My best guess is that partisan differences do: ill-informed Democrats and Independents tend to be isolationist, as Baum would have us expect, but ill-informed Republicans tend to be in favor of intervention.[2] Hence my crack about “mom jeans.” But that possibility does not jibe strongly with what we learned about half of the correlation: partisans’ ability to locate Ukraine (Dems and Repubs are equally poor at it). With luck this post will entice the authors of the Monkey Cage post to delve into their data and tell us the answer.

@WilHMoo

[1] If, like me, you are fashion challenged, Wikipedia helpfully defines “mom jeans.”

[2] Of course, my point about the contrary finding assumes that members of the “inattentive public” are considerably worse at locating Ukraine on the map than members of the “attentive public.” If that is not true, then Baum’s results simply are not relevant.

2 comments
  1. The truth is it has nothing to do with politics, partisan or otherwise.
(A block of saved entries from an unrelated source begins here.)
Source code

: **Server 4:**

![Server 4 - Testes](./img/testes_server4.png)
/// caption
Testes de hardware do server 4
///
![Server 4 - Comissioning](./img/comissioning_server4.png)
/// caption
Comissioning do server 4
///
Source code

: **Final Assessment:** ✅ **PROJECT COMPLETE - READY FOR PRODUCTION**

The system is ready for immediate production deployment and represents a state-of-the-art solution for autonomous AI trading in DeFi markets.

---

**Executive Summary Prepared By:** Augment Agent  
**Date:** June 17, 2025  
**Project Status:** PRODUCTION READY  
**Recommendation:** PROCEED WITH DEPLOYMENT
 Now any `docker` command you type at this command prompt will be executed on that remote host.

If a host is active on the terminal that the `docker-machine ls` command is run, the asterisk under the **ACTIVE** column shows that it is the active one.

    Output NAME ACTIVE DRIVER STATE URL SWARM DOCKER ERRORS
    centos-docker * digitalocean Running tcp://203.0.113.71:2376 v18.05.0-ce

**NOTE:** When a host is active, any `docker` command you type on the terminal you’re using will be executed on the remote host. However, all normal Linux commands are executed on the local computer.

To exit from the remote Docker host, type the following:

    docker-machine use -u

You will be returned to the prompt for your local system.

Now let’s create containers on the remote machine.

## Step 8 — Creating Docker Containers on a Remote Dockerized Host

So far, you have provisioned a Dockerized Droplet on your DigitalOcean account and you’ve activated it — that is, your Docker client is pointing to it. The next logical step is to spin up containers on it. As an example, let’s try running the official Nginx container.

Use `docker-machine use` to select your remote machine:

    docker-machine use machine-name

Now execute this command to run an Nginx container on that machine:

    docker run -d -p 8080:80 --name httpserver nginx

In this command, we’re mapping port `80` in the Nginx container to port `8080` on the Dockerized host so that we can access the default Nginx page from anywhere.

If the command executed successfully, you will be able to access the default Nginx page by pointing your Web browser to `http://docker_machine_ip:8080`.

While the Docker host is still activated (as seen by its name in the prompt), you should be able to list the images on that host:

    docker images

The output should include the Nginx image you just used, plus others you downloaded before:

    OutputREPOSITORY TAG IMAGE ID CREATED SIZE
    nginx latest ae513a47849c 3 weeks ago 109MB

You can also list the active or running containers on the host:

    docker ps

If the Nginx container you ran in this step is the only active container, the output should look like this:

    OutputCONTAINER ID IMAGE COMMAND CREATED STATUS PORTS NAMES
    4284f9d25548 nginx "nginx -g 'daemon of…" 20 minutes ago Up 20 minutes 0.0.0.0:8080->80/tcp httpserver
For years critics have been decrying the educational system itself which many believe are actually being forced to dumb down Americans. It’s sad that one points the finger at the people for not knowing, rather than at the system that should have taught them the facts to begin with. I mean there are several older and newer works that describe in detail much of the issues involved:

    Dumbing Down America: The War on Our Nation’s Brightest Young Minds (And What We Can Do to Fight Back) by James Delisle Ph.D. (Aug 1, 2014)

    Dumbing Down Our Kids: Why American Children Feel Good About Themselves But Can’t Read, Write, or Add by Charles J. Sykes (Sep 15, 1996)
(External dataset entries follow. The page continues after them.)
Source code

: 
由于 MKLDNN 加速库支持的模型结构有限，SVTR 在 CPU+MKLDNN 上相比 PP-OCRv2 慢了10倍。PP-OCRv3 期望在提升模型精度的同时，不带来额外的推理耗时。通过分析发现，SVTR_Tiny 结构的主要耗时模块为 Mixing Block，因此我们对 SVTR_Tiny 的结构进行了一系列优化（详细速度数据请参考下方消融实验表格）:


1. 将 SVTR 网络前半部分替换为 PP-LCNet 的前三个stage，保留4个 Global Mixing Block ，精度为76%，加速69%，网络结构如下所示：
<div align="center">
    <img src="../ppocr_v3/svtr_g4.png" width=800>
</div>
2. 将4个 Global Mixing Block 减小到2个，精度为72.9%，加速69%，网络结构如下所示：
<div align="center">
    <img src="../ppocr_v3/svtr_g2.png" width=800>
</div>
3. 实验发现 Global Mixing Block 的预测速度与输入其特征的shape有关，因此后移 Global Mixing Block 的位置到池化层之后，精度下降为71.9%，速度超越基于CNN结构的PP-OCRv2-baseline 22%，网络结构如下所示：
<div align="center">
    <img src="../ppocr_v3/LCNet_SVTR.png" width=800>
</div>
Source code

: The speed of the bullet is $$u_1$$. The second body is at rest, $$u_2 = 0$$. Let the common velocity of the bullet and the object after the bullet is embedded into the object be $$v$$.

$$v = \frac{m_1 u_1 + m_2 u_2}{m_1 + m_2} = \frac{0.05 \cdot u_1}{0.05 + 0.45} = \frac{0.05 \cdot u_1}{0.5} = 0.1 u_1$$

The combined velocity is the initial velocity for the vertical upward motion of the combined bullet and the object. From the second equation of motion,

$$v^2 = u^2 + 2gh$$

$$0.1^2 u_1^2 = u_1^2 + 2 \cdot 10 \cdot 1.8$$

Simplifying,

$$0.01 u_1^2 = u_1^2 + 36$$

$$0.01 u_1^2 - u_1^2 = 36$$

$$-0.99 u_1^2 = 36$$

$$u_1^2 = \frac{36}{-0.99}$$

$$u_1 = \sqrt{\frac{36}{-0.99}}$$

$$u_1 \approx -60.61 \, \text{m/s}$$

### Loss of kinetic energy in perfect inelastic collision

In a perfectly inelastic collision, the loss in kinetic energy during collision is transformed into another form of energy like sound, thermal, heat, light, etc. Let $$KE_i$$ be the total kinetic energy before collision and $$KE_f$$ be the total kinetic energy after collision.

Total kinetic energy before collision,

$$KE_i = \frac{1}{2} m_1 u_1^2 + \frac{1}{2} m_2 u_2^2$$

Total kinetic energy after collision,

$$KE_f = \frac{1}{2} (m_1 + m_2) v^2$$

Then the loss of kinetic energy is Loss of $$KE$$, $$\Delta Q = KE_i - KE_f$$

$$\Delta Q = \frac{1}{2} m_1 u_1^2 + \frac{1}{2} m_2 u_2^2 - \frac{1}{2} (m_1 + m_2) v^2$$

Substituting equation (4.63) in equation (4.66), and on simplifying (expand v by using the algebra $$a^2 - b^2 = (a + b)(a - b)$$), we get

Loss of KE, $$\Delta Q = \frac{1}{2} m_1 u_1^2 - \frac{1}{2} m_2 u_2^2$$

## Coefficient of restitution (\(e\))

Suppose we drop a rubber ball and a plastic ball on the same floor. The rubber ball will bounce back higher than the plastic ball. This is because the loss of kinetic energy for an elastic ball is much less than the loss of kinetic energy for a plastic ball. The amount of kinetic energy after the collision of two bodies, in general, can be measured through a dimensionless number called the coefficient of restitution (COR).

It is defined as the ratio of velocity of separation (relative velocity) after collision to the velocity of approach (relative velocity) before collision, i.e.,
    Dumbing Us Down: The Hidden Curriculum of Compulsory Schooling, 10th Anniversary Edition by John Taylor Gatto and Thomas Moore (Feb 1, 2002)

    The Deliberate Dumbing Down of America, Revised and Abridged Edition by Charlotte Thomson Iserbyt (2011)
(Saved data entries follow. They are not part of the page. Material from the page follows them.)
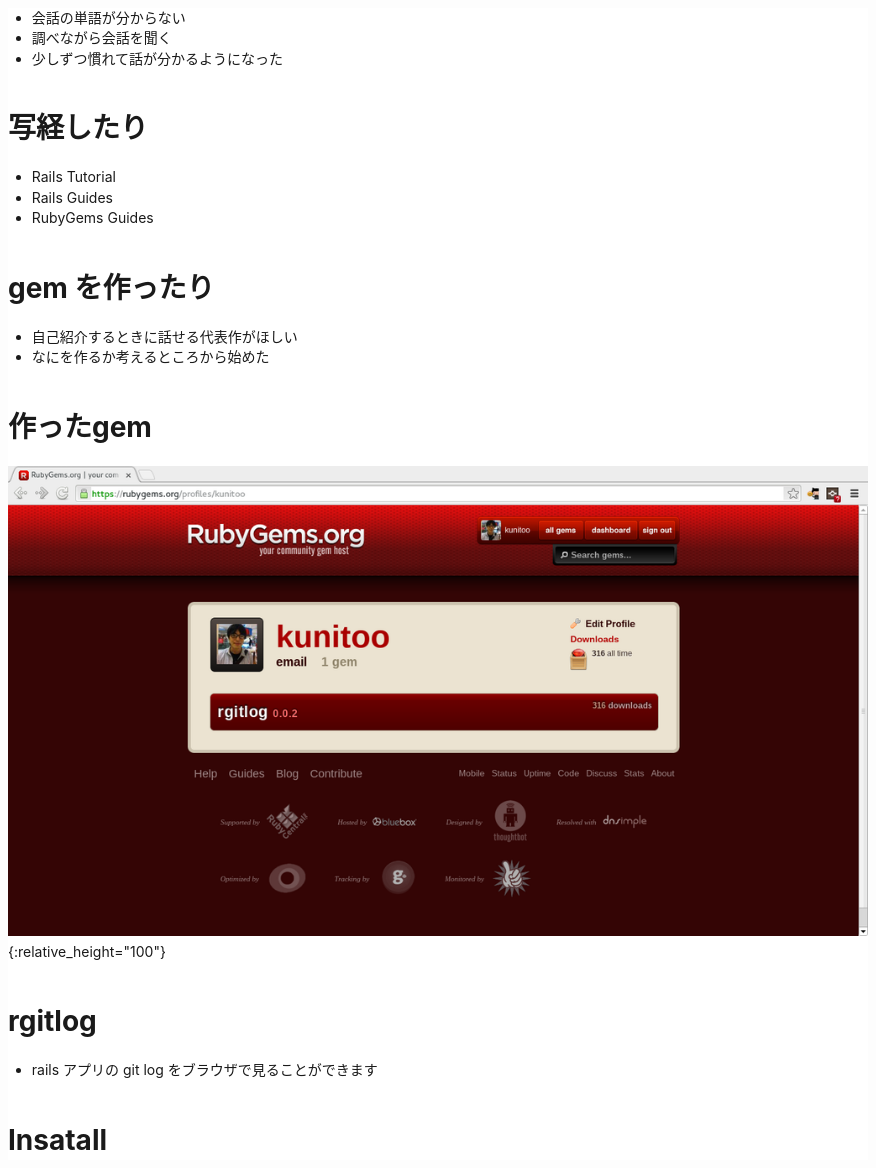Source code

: * 会話の単語が分からない
* 調べながら会話を聞く
* 少しずつ慣れて話が分かるようになった

# 写経したり

* Rails Tutorial
* Rails Guides
* RubyGems Guides

# gem を作ったり

* 自己紹介するときに話せる代表作がほしい
* なにを作るか考えるところから始めた

# 作ったgem

![](rubygems.png){:relative_height="100"}

# rgitlog

* rails アプリの git log をブラウザで見ることができます

# Insatall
    Death By Supermarket: The Fattening, Dumbing Down, and Poisoning of America by Deville, Nancy (Mar 1, 2011)

    So instead of poking fun at the working class including the prevaricariat, cognitariat, etc. why not do an article on the educational system itself that has failed Americans.

  2. Reblogged this on noir realism and commented:
    Political Violence reposted an article dealing with reportage on American’s who seem to be less than adequate concerning geography. In my comment, after reading the Monkey Cage article, I realized this is part of a larger issue in American Culture and Society that was not even touched on by either Political Violence nor the Monkey Cage. That is the deliberate dumbing down of the Education curriculum over the past half century that has been documented repeatedly by some of the educators themselves.

    The truth is it has nothing to do with politics, partisan or otherwise. For years critics have been decrying the educational system itself which many believe are actually being forced to dumb down Americans. It’s sad that one points the finger at the people for not knowing, rather than at the system that should have taught them the facts to begin with. I mean there are several older and newer works that describe in detail much of the issues involved:

    Dumbing Down America: The War on Our Nation’s Brightest Young Minds (And What We Can Do to Fight Back) by James Delisle Ph.D. (Aug 1, 2014)

    Dumbing Down Our Kids: Why American Children Feel Good About Themselves But Can’t Read, Write, or Add by Charles J. Sykes (Sep 15, 1996)

    Dumbing Us Down: The Hidden Curriculum of Compulsory Schooling, 10th Anniversary Edition by John Taylor Gatto and Thomas Moore (Feb 1, 2002)

    The Deliberate Dumbing Down of America, Revised and Abridged Edition by Charlotte Thomson Iserbyt (2011)

    Death By Supermarket: The Fattening, Dumbing Down, and Poisoning of America by Deville, Nancy (Mar 1, 2011)

    So instead of poking fun at the working class including the prevaricariat, cognitariat, etc. why not do an article on the educational system itself that has failed Americans.